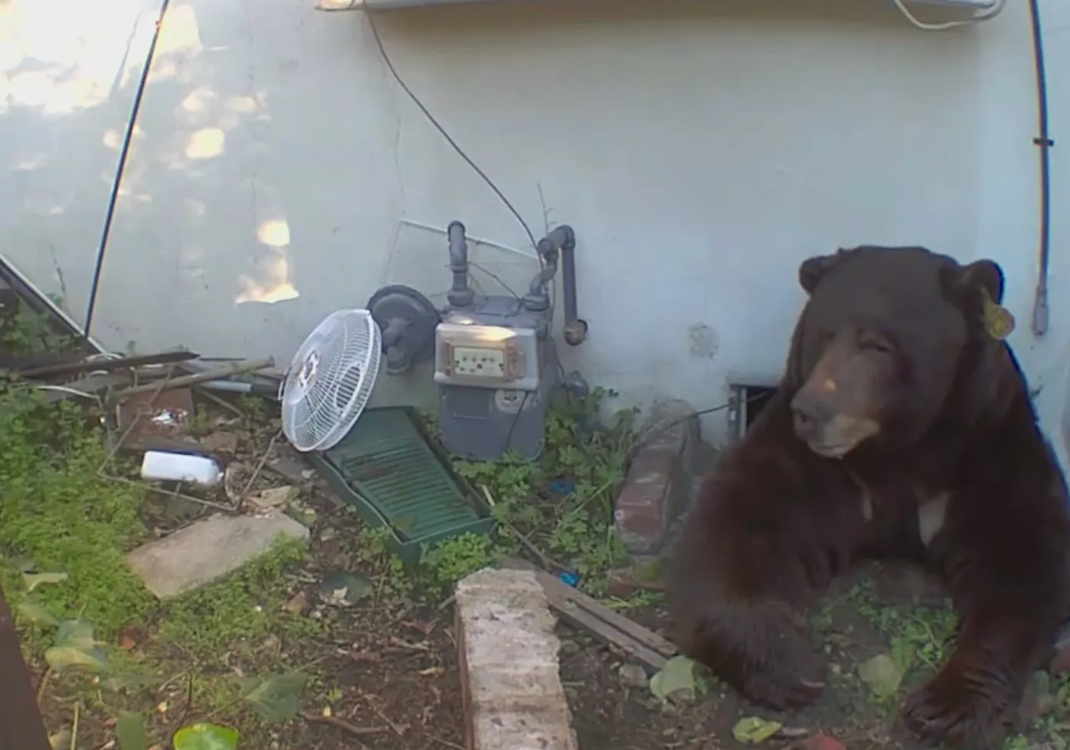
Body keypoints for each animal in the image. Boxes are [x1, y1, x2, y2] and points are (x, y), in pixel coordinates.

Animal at [668, 245, 1070, 750]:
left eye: (878, 345)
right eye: (823, 335)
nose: (812, 411)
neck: (898, 451)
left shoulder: (989, 451)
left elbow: (1023, 560)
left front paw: (945, 707)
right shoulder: (809, 467)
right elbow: (735, 522)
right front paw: (789, 662)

- [Assignment]: Make an exact copy of the listing above, omitting the pictures.

- [Response below]:
Body keypoints for each animal in the image. Boxes are [x1, y1, x2, y2] and points are (x, y), in pixel coordinates.

Animal at [668, 245, 1070, 750]:
left eye: (878, 345)
right eye: (823, 335)
nose: (812, 411)
neck: (898, 451)
left shoulder: (989, 451)
left elbow: (1023, 560)
left front paw: (945, 707)
right shoulder: (809, 467)
right elbow: (735, 522)
right front paw: (789, 662)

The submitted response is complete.